A long time ago I looked down and discovered that in one hand I held "something" and in the other hand I held "nothing" and each seemed of equal essence, in that each required the other, and for a very long time I carried them both, and often I would use one, then the other, to show me my way, and after a very long journey I came to my conclusion, I could carry both, with very mixed results, I could carry "something" with more often than not good results, but every attempt to carry but "nothing" produced very bad results. That is when I discarded "nothing" for "something" and so far it feels so right that I puzzle over my prior puzzlement.

Balsa wood God

As a kid I carved model airplanes out of balsa wood, I the creator, the model airplane the creation. The creation made of balsa wood, I the creator, not a bit of wood to be found in my being (save for the long pinocchio nose my mother would say I had!). I know, I know, both I and balsa wood are made of atoms, but let's not go overboard in a simple sketch. And surely this is a most simple sketch. So I think God/Creator is "outside" the creation, in the respect that the Creator is not of the essence of the creation -- matter and time and space and whatever else you find yourself living within. Therefore God/Creator is not subject to the (created) natural laws, is not locked in time or space, or for that matter, matter. Concepts such as prior cause, or perfection/imperfection, or something/nothing, or even consciousness, all are encapsulated in the "created" laws of nature, all take place within this "creation" -- even what we call existence is prisoner within the "creation." Yet the One that some of us call the Unknowable -- for without name we mutter "God" or "Creator" -- we cannot place number upon or attributes upon (yet we humbly try), and for all that we attempt to clothe this God with humaness, we also know that in our childish ways we are attempting to construct a real airplane out of balsa wood.

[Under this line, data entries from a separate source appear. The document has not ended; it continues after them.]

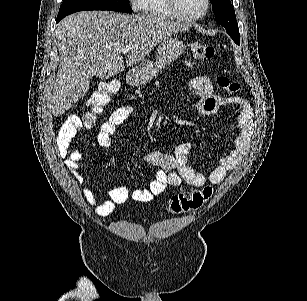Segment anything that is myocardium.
<instances>
[{
	"label": "myocardium",
	"mask_w": 307,
	"mask_h": 301,
	"mask_svg": "<svg viewBox=\"0 0 307 301\" xmlns=\"http://www.w3.org/2000/svg\"><path fill=\"white\" fill-rule=\"evenodd\" d=\"M177 0H165L168 6L165 11L168 12L169 17L174 18L175 22H200V17H204L207 13V0H202L201 10L199 11H175V5Z\"/></svg>",
	"instance_id": "obj_1"
}]
</instances>
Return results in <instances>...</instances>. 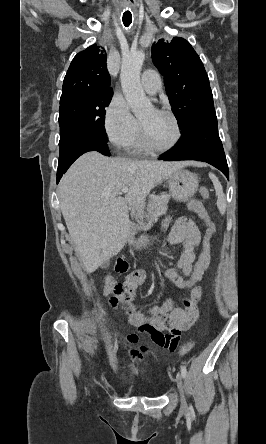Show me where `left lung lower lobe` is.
Segmentation results:
<instances>
[{"mask_svg": "<svg viewBox=\"0 0 266 444\" xmlns=\"http://www.w3.org/2000/svg\"><path fill=\"white\" fill-rule=\"evenodd\" d=\"M182 137L168 153L161 155L160 160H198L207 162L229 179V169L218 134L215 111L194 119L182 130Z\"/></svg>", "mask_w": 266, "mask_h": 444, "instance_id": "left-lung-lower-lobe-1", "label": "left lung lower lobe"}]
</instances>
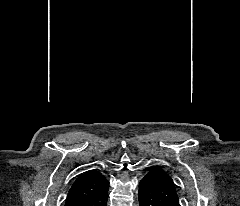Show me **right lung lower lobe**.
Returning a JSON list of instances; mask_svg holds the SVG:
<instances>
[{"label": "right lung lower lobe", "mask_w": 240, "mask_h": 206, "mask_svg": "<svg viewBox=\"0 0 240 206\" xmlns=\"http://www.w3.org/2000/svg\"><path fill=\"white\" fill-rule=\"evenodd\" d=\"M108 186L97 195L80 202L76 206H107Z\"/></svg>", "instance_id": "obj_1"}]
</instances>
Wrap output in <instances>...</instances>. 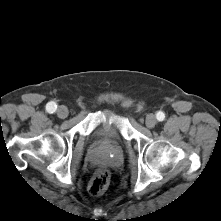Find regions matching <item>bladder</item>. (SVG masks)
Masks as SVG:
<instances>
[{"label": "bladder", "instance_id": "31cf9c89", "mask_svg": "<svg viewBox=\"0 0 221 221\" xmlns=\"http://www.w3.org/2000/svg\"><path fill=\"white\" fill-rule=\"evenodd\" d=\"M99 139H114L120 138V122L117 118L112 117L101 124L96 132Z\"/></svg>", "mask_w": 221, "mask_h": 221}]
</instances>
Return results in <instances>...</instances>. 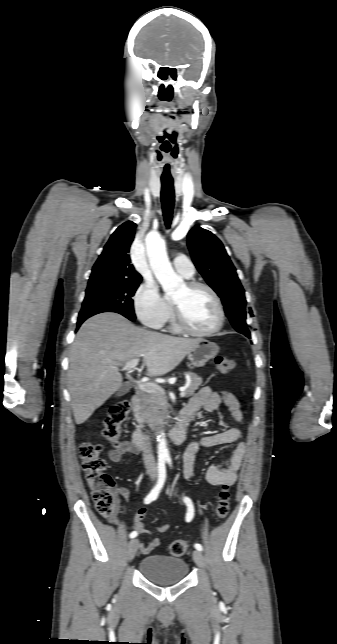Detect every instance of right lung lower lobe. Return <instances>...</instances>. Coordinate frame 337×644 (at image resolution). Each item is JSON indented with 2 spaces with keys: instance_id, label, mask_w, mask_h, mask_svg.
I'll list each match as a JSON object with an SVG mask.
<instances>
[{
  "instance_id": "obj_1",
  "label": "right lung lower lobe",
  "mask_w": 337,
  "mask_h": 644,
  "mask_svg": "<svg viewBox=\"0 0 337 644\" xmlns=\"http://www.w3.org/2000/svg\"><path fill=\"white\" fill-rule=\"evenodd\" d=\"M126 318H128V319H129V320H131V321H135V319H132V318H129V317H126ZM84 321H85V320H83V321H78V322H77V328H79V327H80V325H81Z\"/></svg>"
}]
</instances>
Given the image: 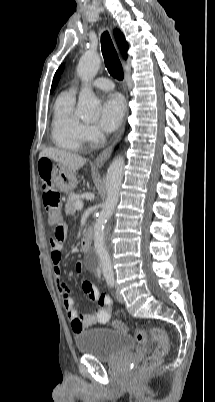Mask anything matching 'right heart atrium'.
Segmentation results:
<instances>
[{
	"instance_id": "right-heart-atrium-1",
	"label": "right heart atrium",
	"mask_w": 215,
	"mask_h": 402,
	"mask_svg": "<svg viewBox=\"0 0 215 402\" xmlns=\"http://www.w3.org/2000/svg\"><path fill=\"white\" fill-rule=\"evenodd\" d=\"M81 137L83 142L94 144L102 138V133L94 125L83 124L81 129Z\"/></svg>"
}]
</instances>
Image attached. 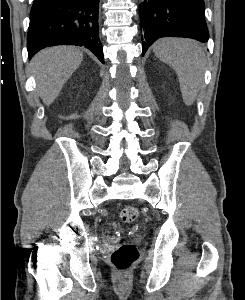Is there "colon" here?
<instances>
[{"mask_svg": "<svg viewBox=\"0 0 245 300\" xmlns=\"http://www.w3.org/2000/svg\"><path fill=\"white\" fill-rule=\"evenodd\" d=\"M139 212L135 206H126L120 212L123 223H133L138 218ZM138 259V250L131 243H122L111 255V264L120 273L129 271Z\"/></svg>", "mask_w": 245, "mask_h": 300, "instance_id": "1", "label": "colon"}]
</instances>
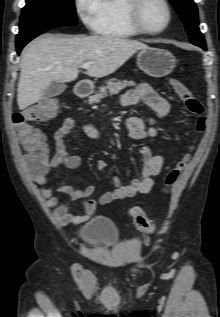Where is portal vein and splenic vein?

Thursday, January 03, 2008

Vexing certainty

When does imagination in individual humans begin the steady decline toward a state of inactivity? I wonder at what age the human mind becomes so rutted in certainty that imagination seizes and the rigid brain keeps the wondering mind at bay? Does chronological age (or maybe lack of new thoughts?) make the brain no longer "flexible" to new routes, to new circuitry? Is there a "mechanical" component to it? Or at a certain point in one's life does "der kopf" overflow? Not with knowledge, but with certainty? Of course when we agree with the thoughts of someone, we are pleased when that someone expresses these thoughts with a degree of certainty. But when we disagree with the thoughts of someone, we think them inflexible when they hold to their certainty. Vexing, isn't it?